* [Stated problem]:
Copy the material below verbatim, keeping every line and character unchanged.

Records from a dataset:
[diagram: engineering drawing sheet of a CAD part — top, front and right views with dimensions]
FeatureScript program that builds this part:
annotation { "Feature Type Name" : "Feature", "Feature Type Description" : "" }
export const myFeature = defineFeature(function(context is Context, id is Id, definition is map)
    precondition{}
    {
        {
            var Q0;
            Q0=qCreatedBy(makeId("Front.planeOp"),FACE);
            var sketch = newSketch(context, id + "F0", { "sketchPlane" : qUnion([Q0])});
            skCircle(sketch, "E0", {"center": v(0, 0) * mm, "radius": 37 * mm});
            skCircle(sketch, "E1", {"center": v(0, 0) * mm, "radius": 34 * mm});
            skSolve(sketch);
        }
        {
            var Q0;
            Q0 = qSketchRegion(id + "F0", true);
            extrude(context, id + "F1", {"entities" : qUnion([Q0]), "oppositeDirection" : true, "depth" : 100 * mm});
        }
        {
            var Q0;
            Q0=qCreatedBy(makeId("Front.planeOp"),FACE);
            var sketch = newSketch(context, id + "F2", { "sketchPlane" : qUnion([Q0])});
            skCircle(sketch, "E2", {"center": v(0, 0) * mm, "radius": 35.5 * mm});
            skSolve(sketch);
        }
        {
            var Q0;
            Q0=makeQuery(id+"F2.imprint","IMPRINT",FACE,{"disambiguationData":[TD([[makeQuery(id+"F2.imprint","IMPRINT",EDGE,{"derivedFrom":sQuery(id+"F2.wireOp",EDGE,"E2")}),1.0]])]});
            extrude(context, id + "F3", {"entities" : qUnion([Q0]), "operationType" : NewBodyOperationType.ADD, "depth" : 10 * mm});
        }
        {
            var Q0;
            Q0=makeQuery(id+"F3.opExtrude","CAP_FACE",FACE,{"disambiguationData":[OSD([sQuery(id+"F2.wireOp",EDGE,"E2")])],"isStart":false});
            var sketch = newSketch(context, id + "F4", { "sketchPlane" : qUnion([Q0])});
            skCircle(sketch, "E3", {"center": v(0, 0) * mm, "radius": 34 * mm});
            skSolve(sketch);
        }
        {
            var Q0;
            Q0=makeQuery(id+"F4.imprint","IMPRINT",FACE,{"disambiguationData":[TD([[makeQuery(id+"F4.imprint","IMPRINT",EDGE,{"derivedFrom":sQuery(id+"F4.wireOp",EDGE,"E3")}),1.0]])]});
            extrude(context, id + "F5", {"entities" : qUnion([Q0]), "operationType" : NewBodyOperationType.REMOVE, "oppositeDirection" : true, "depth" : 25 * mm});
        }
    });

* [The result]:
[diagram: engineering drawing sheet of a CAD part — top, front and right views with dimensions]
FeatureScript program that builds this part:
annotation { "Feature Type Name" : "Feature", "Feature Type Description" : "" }
export const myFeature = defineFeature(function(context is Context, id is Id, definition is map)
    precondition{}
    {
        {
            var Q0;
            Q0=qCreatedBy(makeId("Front.planeOp"),FACE);
            var sketch = newSketch(context, id + "F0", { "sketchPlane" : qUnion([Q0])});
            skCircle(sketch, "E0", {"center": v(0, 0) * mm, "radius": 37 * mm});
            skCircle(sketch, "E1", {"center": v(0, 0) * mm, "radius": 34 * mm});
            skSolve(sketch);
        }
        {
            var Q0;
            Q0 = qSketchRegion(id + "F0", true);
            extrude(context, id + "F1", {"entities" : qUnion([Q0]), "oppositeDirection" : true, "depth" : 100 * mm});
        }
        {
            var Q0;
            Q0=qCreatedBy(makeId("Front.planeOp"),FACE);
            var sketch = newSketch(context, id + "F2", { "sketchPlane" : qUnion([Q0])});
            skCircle(sketch, "E2", {"center": v(0, 0) * mm, "radius": 35.5 * mm});
            skSolve(sketch);
        }
        {
            var Q0;
            Q0=makeQuery(id+"F2.imprint","IMPRINT",FACE,{"disambiguationData":[TD([[makeQuery(id+"F2.imprint","IMPRINT",EDGE,{"derivedFrom":sQuery(id+"F2.wireOp",EDGE,"E2")}),1.0]])]});
            extrude(context, id + "F3", {"entities" : qUnion([Q0]), "operationType" : NewBodyOperationType.ADD, "depth" : 10 * mm});
        }
        {
            var Q0;
            Q0=makeQuery(id+"F3.opExtrude","CAP_FACE",FACE,{"disambiguationData":[OSD([sQuery(id+"F2.wireOp",EDGE,"E2")])],"isStart":false});
            var sketch = newSketch(context, id + "F4", { "sketchPlane" : qUnion([Q0])});
            skCircle(sketch, "E3", {"center": v(0, 0) * mm, "radius": 34 * mm});
            skSolve(sketch);
        }
        {
            var Q0;
            Q0=makeQuery(id+"F4.imprint","IMPRINT",FACE,{"disambiguationData":[TD([[makeQuery(id+"F4.imprint","IMPRINT",EDGE,{"derivedFrom":sQuery(id+"F4.wireOp",EDGE,"E3")}),1.0]])]});
            extrude(context, id + "F5", {"entities" : qUnion([Q0]), "operationType" : NewBodyOperationType.REMOVE, "oppositeDirection" : true, "depth" : 25 * mm});
        }
    });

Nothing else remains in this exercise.